The document primarily focuses on bench testing, biocompatibility testing, sterilization validation, and a human factors/usability study to demonstrate that the device performs as intended and is substantially equivalent to its predicate.

Therefore, many of the requested categories for an AI device study (e.g., sample sizes for test and training sets, expert qualifications, adjudication methods, MRMC studies, standalone performance) are not applicable or cannot be extracted from this particular document.

Here's a summary of the information that can be extracted or inferred from the provided text, recognizing the limitations of the input:

1. Table of Acceptance Criteria and Reported Device Performance:

The document states that the NeVap ASSET met all predetermined acceptance criteria as specified by applicable standards, FDA guidance, and test protocols. However, it does not provide a table with these specific criteria or the quantitative "reported device performance" against them.
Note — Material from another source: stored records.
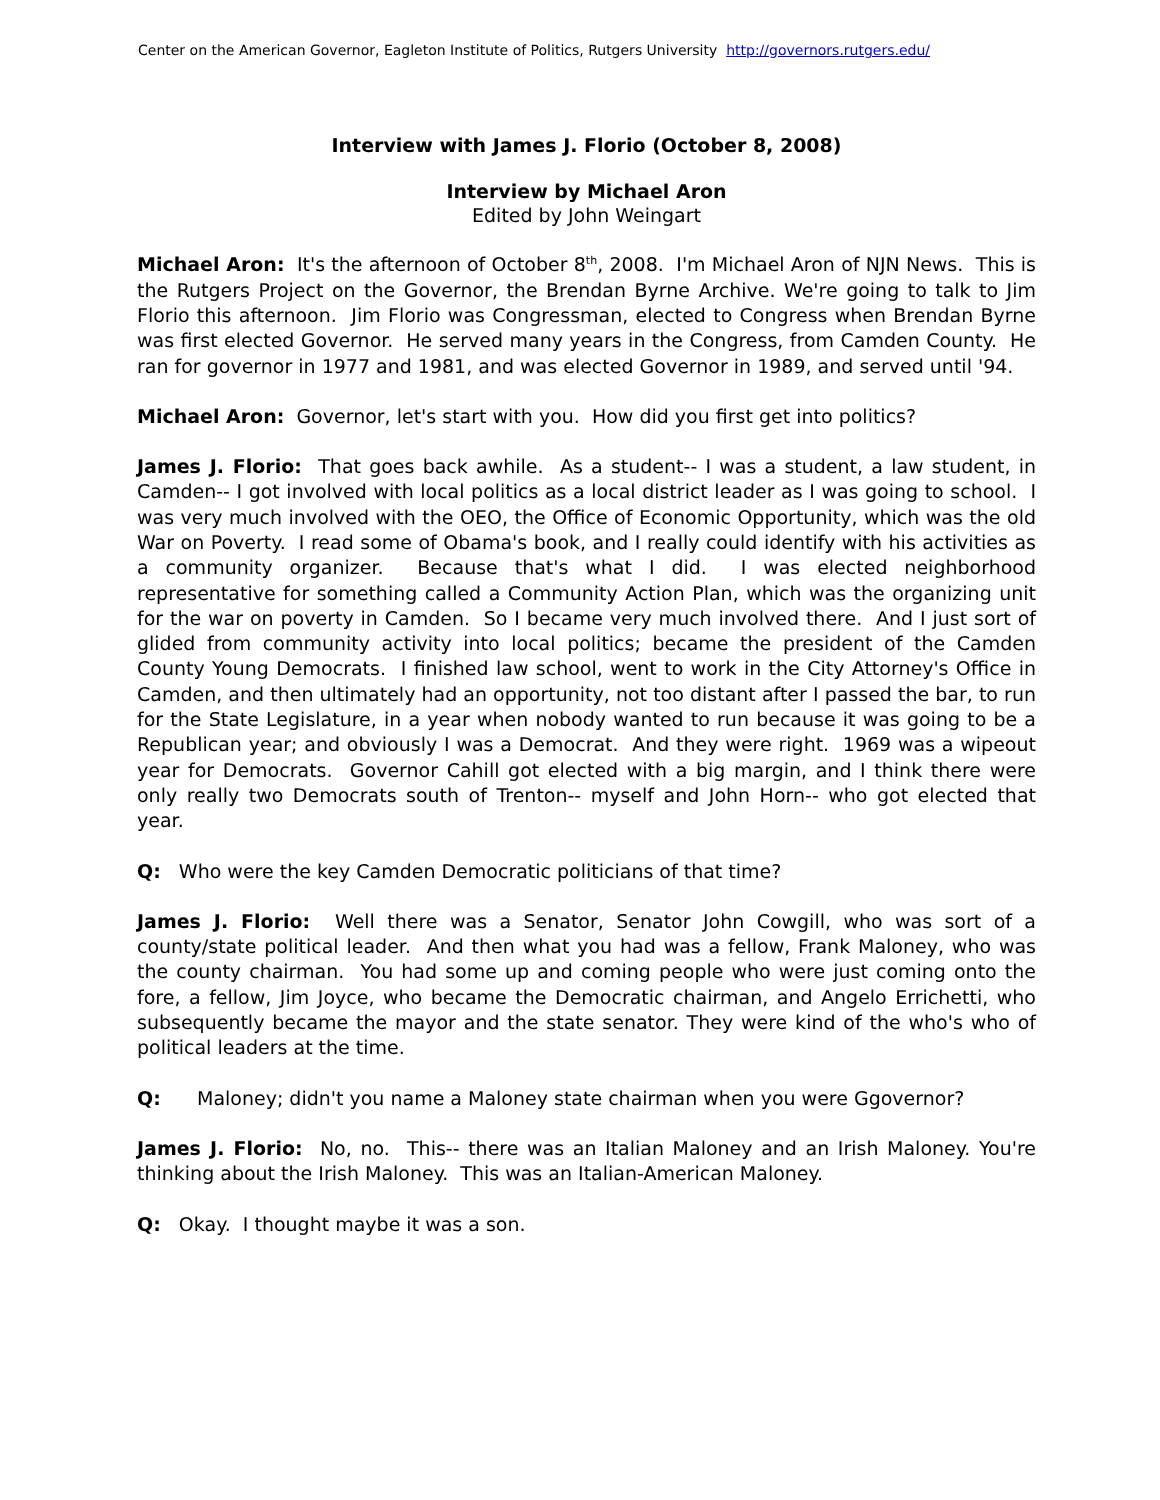Center on the American Governor, Eagleton Institute of Politics, Rutgers University http://governors.rutgers.edu/
Interview with James J. Florio (October 8, 2008)
Interview by Michael Aron
Edited by John Weingart
Michael Aron: It's the afternoon of October 8<sup>th</sup>, 2008. I'm Michael Aron of NJN News. This is the Rutgers Project on the Governor, the Brendan Byrne Archive. We're going to talk to Jim Florio this afternoon. Jim Florio was Congressman, elected to Congress when Brendan Byrne was first elected Governor. He served many years in the Congress, from Camden County. He ran for governor in 1977 and 1981, and was elected Governor in 1989, and served until '94.
Michael Aron: Governor, let's start with you. How did you first get into politics?
James J. Florio: That goes back awhile. As a student-- I was a student, a law student, in Camden-- I got involved with local politics as a local district leader as I was going to school. I was very much involved with the OEO, the Office of Economic Opportunity, which was the old War on Poverty. I read some of Obama's book, and I really could identify with his activities as a community organizer. Because that's what I did. I was elected neighborhood representative for something called a Community Action Plan, which was the organizing unit for the war on poverty in Camden. So I became very much involved there. And I just sort of glided from community activity into local politics; became the president of the Camden County Young Democrats. I finished law school, went to work in the City Attorney's Office in Camden, and then ultimately had an opportunity, not too distant after I passed the bar, to run for the State Legislature, in a year when nobody wanted to run because it was going to be a Republican year; and obviously I was a Democrat. And they were right. 1969 was a wipeout year for Democrats. Governor Cahill got elected with a big margin, and I think there were only really two Democrats south of Trenton-- myself and John Horn-- who got elected that year.
Q: Who were the key Camden Democratic politicians of that time?
James J. Florio: Well there was a Senator, Senator John Cowgill, who was sort of a county/state political leader. And then what you had was a fellow, Frank Maloney, who was the county chairman. You had some up and coming people who were just coming onto the fore, a fellow, Jim Joyce, who became the Democratic chairman, and Angelo Errichetti, who subsequently became the mayor and the state senator. They were kind of the who's who of political leaders at the time.
Q: Maloney; didn't you name a Maloney state chairman when you were Ggovernor?
James J. Florio: No, no. This-- there was an Italian Maloney and an Irish Maloney. You're thinking about the Irish Maloney. This was an Italian-American Maloney.
Q: Okay. I thought maybe it was a son.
It only lists the types of tests performed.

Acceptance Criteria CategoryReported Device Performance (Summary)
Performance Bench Testing (ISO 5361:2016, ISO 5356-1:2015)Conformance to standards demonstrated, performance verified as substantially equivalent to predicate device for intended use.
Biocompatibility Testing (ISO 10993-1:2009 & FDA guidance)Cytotoxicity, Implantation, Sensitization, Irritation/Intracutaneous reactivity, Material Mediated Pyrogenicity, Chemical Characterization (Extractable & Leachable), Toxicological Risk Assessment all passed, demonstrating safety.
Sterilization (Ethylene Oxide)Validation conducted.
Human Factors/Usability (IEC 62366-1:2015)Found to be in conformance with the standard.
Risk Analysis (ISO 14971)Possible hazards systematically identified and evaluated, mitigated to acceptable risk levels.
Suction-T Component Tests:Met performance requirements for intended use. Specific tests included: Suction Patency Test, Fluid Recovery Rates determination, Suction-T Pull Test (Shear and Tensile Force), Isolated Suction-T Material Pull Test.

2. Sample size used for the test set and the data provenance:

  • Not applicable / Not provided for an AI output. The studies described are for a physical medical device. Bench tests involve samples of the device itself, but not a "test set" of data in the AI sense.
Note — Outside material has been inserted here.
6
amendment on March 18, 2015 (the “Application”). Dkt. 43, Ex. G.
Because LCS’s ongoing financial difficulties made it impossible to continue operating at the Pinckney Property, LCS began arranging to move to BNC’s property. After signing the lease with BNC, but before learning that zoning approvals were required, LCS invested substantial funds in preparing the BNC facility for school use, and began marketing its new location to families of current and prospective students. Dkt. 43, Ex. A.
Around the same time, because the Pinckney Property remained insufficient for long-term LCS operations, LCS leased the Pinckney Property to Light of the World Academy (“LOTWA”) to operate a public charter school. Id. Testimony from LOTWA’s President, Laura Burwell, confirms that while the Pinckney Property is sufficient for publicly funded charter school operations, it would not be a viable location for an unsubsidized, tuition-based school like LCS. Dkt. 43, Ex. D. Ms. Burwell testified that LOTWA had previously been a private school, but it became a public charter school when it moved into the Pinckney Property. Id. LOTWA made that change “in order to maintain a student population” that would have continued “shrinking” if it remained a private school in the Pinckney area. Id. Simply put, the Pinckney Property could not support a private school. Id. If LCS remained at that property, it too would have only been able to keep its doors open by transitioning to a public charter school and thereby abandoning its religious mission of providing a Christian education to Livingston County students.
3. Number of experts used to establish the ground truth for the test set and the qualifications of those experts:

  • Not applicable / Not provided. This information is relevant for studies involving human interpretation or clinical evaluation, particularly for AI ground truth. For this physical device, "ground truth" would be established by physical measurements and adherence to engineering standards.

4. Adjudication method for the test set:

  • Not applicable / Not provided. This is specific to studies involving expert review and often used in AI performance evaluation.

5. If a multi-reader multi-case (MRMC) comparative effectiveness study was done, If so, what was the effect size of how much human readers improve with AI vs without AI assistance:

  • No, an MRMC study was NOT done. The document explicitly states: "Clinical Testing was not conducted. Clinical evidence was not necessary to show substantial equivalence." This type of study would be relevant for an AI-assisted diagnostic tool, not for this physical endotracheal tube.

6. If a standalone (i.e., algorithm only without human-in-the-loop performance) was done:

  • Not applicable. This device is a physical medical instrument, not an algorithm, so a "standalone" AI performance study is irrelevant.

7. The type of ground truth used:

  • For the physical device, "ground truth" is established through physical measurements against engineering standards and specifications, biocompatibility test results, and validation of manufacturing processes.

8. The sample size for the training set:

  • Not applicable / Not provided. The device is not an AI algorithm.

9. How the ground truth for the training set was established:

  • Not applicable. The device is not an AI algorithm.

§ 868.5730 Tracheal tube.

(a)
Identification. A tracheal tube is a device inserted into a patient's trachea via the nose or mouth and used to maintain an open airway.(b)
Classification. Class II (performance standards).